ActionAid ha formato 12 leader di comunità identificate tra le donne partecipanti ai percorsi di empowerment. Nei laboratori di comunità sono state messe a confronto le lavoratrici con gli attori territoriali (istituzioni locali, associazioni, aziende, etc.) per la co-progettazione di servizi di welfare. Risultato di ciascun laboratorio è stata l’adozione di un Patto di collaborazione, strumento che regola la gestione di servizi co-progettati e i ruoli specifici degli attori che lo sottoscrivono, incluse le leader di comunità in rappresentanza delle braccianti coinvolte nel programma.

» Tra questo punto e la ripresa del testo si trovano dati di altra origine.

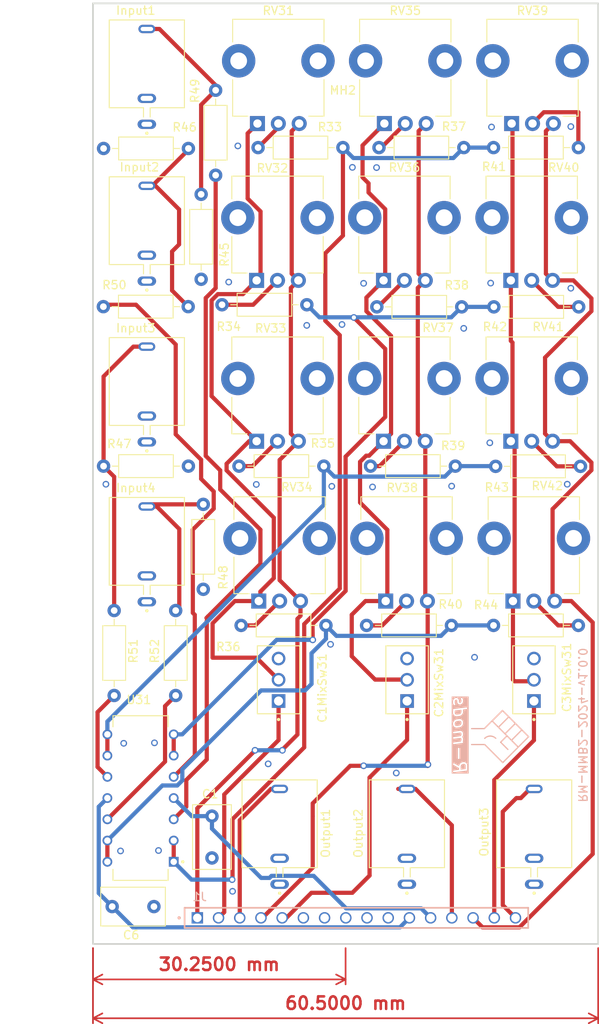
<source format=kicad_pcb>
(kicad_pcb
	(version 20240108)
	(generator "pcbnew")
	(generator_version "8.0")
	(general
		(thickness 1.6)
		(legacy_teardrops no)
	)
	(paper "A4")
	(layers
		(0 "F.Cu" signal)
		(1 "In1.Cu" signal)
		(2 "In2.Cu" signal)
		(31 "B.Cu" signal)
		(32 "B.Adhes" user "B.Adhesive")
		(33 "F.Adhes" user "F.Adhesive")
		(34 "B.Paste" user)
		(35 "F.Paste" user)
		(36 "B.SilkS" user "B.Silkscreen")
		(37 "F.SilkS" user "F.Silkscreen")
		(38 "B.Mask" user)
		(39 "F.Mask" user)
		(40 "Dwgs.User" user "User.Drawings")
		(41 "Cmts.User" user "User.Comments")
		(42 "Eco1.User" user "User.Eco1")
		(43 "Eco2.User" user "User.Eco2")
		(44 "Edge.Cuts" user)
		(45 "Margin" user)
		(46 "B.CrtYd" user "B.Courtyard")
		(47 "F.CrtYd" user "F.Courtyard")
		(48 "B.Fab" user)
		(49 "F.Fab" user)
		(50 "User.1" user)
		(51 "User.2" user)
		(52 "User.3" user)
		(53 "User.4" user)
		(54 "User.5" user)
		(55 "User.6" user)
		(56 "User.7" user)
		(57 "User.8" user)
		(58 "User.9" user)
	)
	(setup
		(stackup
			(layer "F.SilkS"
				(type "Top Silk Screen")
			)
			(layer "F.Paste"
				(type "Top Solder Paste")
			)
			(layer "F.Mask"
				(type "Top Solder Mask")
				(thickness 0.01)
			)
			(layer "F.Cu"
				(type "copper")
				(thickness 0.035)
			)
			(layer "dielectric 1"
				(type "prepreg")
				(thickness 0.1)
				(material "FR4")
				(epsilon_r 4.5)
				(loss_tangent 0.02)
			)
			(layer "In1.Cu"
				(type "copper")
				(thickness 0.035)
			)
			(layer "dielectric 2"
				(type "core")
				(thickness 1.24)
				(material "FR4")
				(epsilon_r 4.5)
				(loss_tangent 0.02)
			)
			(layer "In2.Cu"
				(type "copper")
				(thickness 0.035)
			)
			(layer "dielectric 3"
				(type "prepreg")
				(thickness 0.1)
				(material "FR4")
				(epsilon_r 4.5)
				(loss_tangent 0.02)
			)
			(layer "B.Cu"
				(type "copper")
				(thickness 0.035)
			)
			(layer "B.Mask"
				(type "Bottom Solder Mask")
				(thickness 0.01)
			)
			(layer "B.Paste"
				(type "Bottom Solder Paste")
			)
			(layer "B.SilkS"
				(type "Bottom Silk Screen")
			)
			(copper_finish "None")
			(dielectric_constraints no)
		)
		(pad_to_mask_clearance 0)
		(allow_soldermask_bridges_in_footprints no)
		(grid_origin 101.5 161)
		(pcbplotparams
			(layerselection 0x00010fc_ffffffff)
			(plot_on_all_layers_selection 0x0000000_00000000)
			(disableapertmacros no)
			(usegerberextensions no)
			(usegerberattributes yes)
			(usegerberadvancedattributes yes)
			(creategerberjobfile yes)
			(dashed_line_dash_ratio 12.000000)
			(dashed_line_gap_ratio 3.000000)
			(svgprecision 4)
			(plotframeref no)
			(viasonmask no)
			(mode 1)
			(useauxorigin no)
			(hpglpennumber 1)
			(hpglpenspeed 20)
			(hpglpendiameter 15.000000)
			(pdf_front_fp_property_popups yes)
			(pdf_back_fp_property_popups yes)
			(dxfpolygonmode yes)
			(dxfimperialunits yes)
			(dxfusepcbnewfont yes)
			(psnegative no)
			(psa4output no)
			(plotreference yes)
			(plotvalue yes)
			(plotfptext yes)
			(plotinvisibletext no)
			(sketchpadsonfab no)
			(subtractmaskfromsilk no)
			(outputformat 1)
			(mirror no)
			(drillshape 1)
			(scaleselection 1)
			(outputdirectory "")
		)
	)
	(net 0 "")
	(net 1 "+v")
	(net 2 "GND")
	(net 3 "C1MixModeOut")
	(net 4 "Net-(C1MixSw31-B)")
	(net 5 "Net-(C2MixSw31-B)")
	(net 6 "C2MixModeOut")
	(net 7 "Net-(C3MixSw31-B)")
	(net 8 "C3MixModeOut")
	(net 9 "-v")
	(net 10 "Net-(Input1-Pad3)")
	(net 11 "Net-(Input2-Pad3)")
	(net 12 "Net-(Input3-Pad3)")
	(net 13 "Net-(Input4-Pad3)")
	(net 14 "C2MixLadderOut")
	(net 15 "C1MixOut")
	(net 16 "C2MixOut")
	(net 17 "C3MixLadderOut")
	(net 18 "C3MixOut")
	(net 19 "C1MixLadderOut")
	(net 20 "Net-(R33-Pad2)")
	(net 21 "Signal1")
	(net 22 "Net-(R34-Pad2)")
	(net 23 "Signal2")
	(net 24 "Net-(R35-Pad2)")
	(net 25 "Signal3")
	(net 26 "Signal4")
	(net 27 "Net-(R36-Pad2)")
	(net 28 "Net-(R37-Pad2)")
	(net 29 "Net-(R38-Pad2)")
	(net 30 "Net-(R39-Pad2)")
	(net 31 "Net-(R40-Pad2)")
	(net 32 "Net-(R41-Pad2)")
	(net 33 "Net-(R42-Pad2)")
	(net 34 "Net-(R43-Pad2)")
	(net 35 "Net-(R44-Pad2)")
	(net 36 "Net-(U31-1IN+)")
	(net 37 "Net-(U31-2IN+)")
	(net 38 "Net-(U31-3IN+)")
	(net 39 "Net-(U31-4IN+)")
	(footprint "Resistor_THT:R_Axial_DIN0207_L6.3mm_D2.5mm_P10.16mm_Horizontal" (layer "F.Cu") (at 112.9046 84.7726 180))
	(footprint "Resistor_THT:R_Axial_DIN0207_L6.3mm_D2.5mm_P10.16mm_Horizontal" (layer "F.Cu") (at 144.894 103.848 180))
	(footprint "Resistor_THT:R_Axial_DIN0207_L6.3mm_D2.5mm_P10.16mm_Horizontal" (layer "F.Cu") (at 112.93 103.848 180))
	(footprint "Resistor_THT:R_Axial_DIN0207_L6.3mm_D2.5mm_P10.16mm_Horizontal" (layer "F.Cu") (at 114.708 118.58 90))
	(footprint "Resistor_THT:R_Axial_DIN0207_L6.3mm_D2.5mm_P10.16mm_Horizontal" (layer "F.Cu") (at 131.432 65.748 180))
	(footprint "Capacitor_THT:C_Disc_D7.5mm_W4.4mm_P5.00mm" (layer "F.Cu") (at 103.8006 156.5296))
	(footprint "Resistor_THT:R_Axial_DIN0207_L6.3mm_D2.5mm_P10.16mm_Horizontal" (layer "F.Cu") (at 129.4 122.898 180))
	(footprint "PJ398SM:THONK_PJ398SM-12" (layer "F.Cu") (at 107.95 75.24))
	(footprint "Potentiometer_THT:Potentiometer_TT_P0915N" (layer "F.Cu") (at 121.098 100.8645))
	(footprint "TL074CN:DIP794W45P254L1969H508Q14" (layer "F.Cu") (at 107.1972 143.5502 180))
	(footprint "Resistor_THT:R_Axial_DIN0207_L6.3mm_D2.5mm_P10.16mm_Horizontal" (layer "F.Cu") (at 116.192 58.89 -90))
	(footprint "MountingHole:MountingHole_3mm" (layer "F.Cu") (at 107.7992 94.4754))
	(footprint "PJ398SM:THONK_PJ398SM-12" (layer "F.Cu") (at 123.852 147.376))
	(footprint "Potentiometer_THT:Potentiometer_TT_P0915N" (layer "F.Cu") (at 121.098 81.63))
	(footprint "Potentiometer_THT:Potentiometer_TT_P0915N" (layer "F.Cu") (at 121.352 119.984))
	(footprint "Resistor_THT:R_Axial_DIN0207_L6.3mm_D2.5mm_P10.16mm_Horizontal" (layer "F.Cu") (at 149.506 84.798))
	(footprint "Resistor_THT:R_Axial_DIN0207_L6.3mm_D2.5mm_P10.16mm_Horizontal" (layer "F.Cu") (at 114.454 81.496 90))
	(footprint "2MS1T1B1M2QES:SW_2MS1T1B1M2QES" (layer "F.Cu") (at 154.3066 129.4024 90))
	(footprint "PJ398SM:THONK_PJ398SM-12" (layer "F.Cu") (at 139.092 147.376))
	(footprint "Resistor_THT:R_Axial_DIN0207_L6.3mm_D2.5mm_P10.16mm_Horizontal" (layer "F.Cu") (at 111.406 121.12 -90))
	(footprint "Potentiometer_THT:Potentiometer_TT_P0915N" (layer "F.Cu") (at 121.198 62.87))
	(footprint "PJ398SM:THONK_PJ398SM-12" (layer "F.Cu") (at 107.95 56.48))
	(footprint "Potentiometer_THT:Potentiometer_TT_P0915N" (layer "F.Cu") (at 151.538 81.63))
	(footprint "MountingHole:MountingHole_2.7mm_M2.5" (layer "F.Cu") (at 131.1672 51.0688))
	(footprint "Resistor_THT:R_Axial_DIN0207_L6.3mm_D2.5mm_P10.16mm_Horizontal" (layer "F.Cu") (at 149.466 65.748))
	(footprint "Potentiometer_THT:Potentiometer_TT_P0915N" (layer "F.Cu") (at 136.552 119.984))
	(footprint "Resistor_THT:R_Axial_DIN0207_L6.3mm_D2.5mm_P10.16mm_Horizontal" (layer "F.Cu") (at 129.146 103.848 180))
	(footprint "Potentiometer_THT:Potentiometer_TT_P0915N" (layer "F.Cu") (at 136.298 100.8645))
	(footprint "Potentiometer_THT:Potentiometer_TT_P0915N" (layer "F.Cu") (at 151.538 100.8645))
	(footprint "Resistor_THT:R_Axial_DIN0207_L6.3mm_D2.5mm_P10.16mm_Horizontal" (layer "F.Cu") (at 145.656 84.798 180))
	(footprint "2MS1T1B1M2QES:SW_2MS1T1B1M2QES" (layer "F.Cu") (at 123.725 129.4024 90))
	(footprint "Potentiometer_THT:Potentiometer_TT_P0915N"
		(layer "F.Cu")
		(uuid "9eb25b67-767f-487a-9c56-6ee431ea1bf3")
		(at 151.792 119.984)
		(descr "http://www.ttelectronics.com/sites/default/files/download-files/Datasheet_PanelPot_P09xSeries.pdf")
		(tags "potentiometer vertical TT P0915N single")
		(property "Reference" "RV42"
			(at 4.1148 -13.7738 0)
			(layer "F.SilkS")
			(uuid "6aaaa38b-c0c4-4702-84b0-9fd50c508a35")
			(effects
				(font
					(size 1 1)
					(thickness 0.153)
				)
			)
		)
		(property "Value" "20k"
			(at 2.4 -7.536 0)
			(layer "F.Fab")
			(uuid "9a46fb06-559e-4b36-be5f-41f26316e600")
			(effects
				(font
					(size 1 1)
					(thickness 0.15)
				)
			)
		)
		(property "Footprint" "Potentiometer_THT:Potentiometer_TT_P0915N"
			(at 0 0 0)
			(layer "F.Fab")
			(hide yes)
			(uuid "f48e203b-7bbd-45a0-985f-cc5f925f486d")
			(effects
				(font
					(size 1.27 1.27)
					(thickness 0.15)
				)
			)
		)
		(property "Datasheet" ""
			(at 0 0 0)
			(layer "F.Fab")
			(hide yes)
			(uuid "97911d9a-1013-47a4-ba5f-38695749e71b")
			(effects
				(font
					(size 1.27 1.27)
					(thickness 0.15)
				)
			)
		)
		(property "Description" ""
			(at 0 0 0)
			(layer "F.Fab")
			(hide yes)
			(uuid "74ac4988-c102-4a37-84fa-205546099382")
			(effects
				(font
					(size 1.27 1.27)
					(thickness 0.15)
				)
			)
		)
		(property ki_fp_filters "Potentiometer*")
		(path "/23ed5614-f8bb-4050-82e1-20b22d3c538c")
		(sheetname "Root")
		(sheetfile "FrontBoard.kicad_sch")
		(attr through_hole)
		(fp_line
			(start -2.97 -12.47)
			(end -2.97 -9.75)
			(stroke
				(width 0.12)
				(type solid)
			)
			(layer "F.SilkS")
			(uuid "de612b95-efcb-4e06-b156-15bbdb184aab")
		)
		(fp_line
			(start -2.97 -5.25)
			(end -2.97 -0.88)
			(stroke
				(width 0.12)
				(type solid)
			)
			(layer "F.SilkS")
			(uuid "39337d69-b95f-41
... [862623 chars truncated]
</source>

A Schiavonea, nella piana di Sibari in Calabria, è stata attivata la Cittadella della condivisione, spazio aperto alle donne dove le leader di ActionAid forniscono servizi di orientamento al lavoro, supporto all’accesso ai servizi sociali e tutela legale, mediazione linguistica. Ad Adelfia, in provincia di Bari, come esito del Patto di collaborazione ‘La buona terra’ promosso dal programma Cambia Terra di ActionAid, il nido comunale ha attivato il servizio di pre-accoglienza per le bambine e i bambini dalle quattro di mattina. Si tratta di un servizio a domanda individuale del Comune di Adelfia, che prevede orari flessibili in entrata e uscita.
Nell’indagine ActionAid ha dedicato specifiche raccomandazioni al Governo, alle Istituzione nazionali locali e europee per chiedere che finalmente le politiche siano regolarmente e trasversalmente disegnate, implementate, monitorate e valutate con strumenti dotati di un approccio intersezionale, che tenga conto della dimensione di genere, per assicurare che le donne, italiane e straniere, impiegate nel comparto agricolo siano debitamente viste, ascoltate e considerate.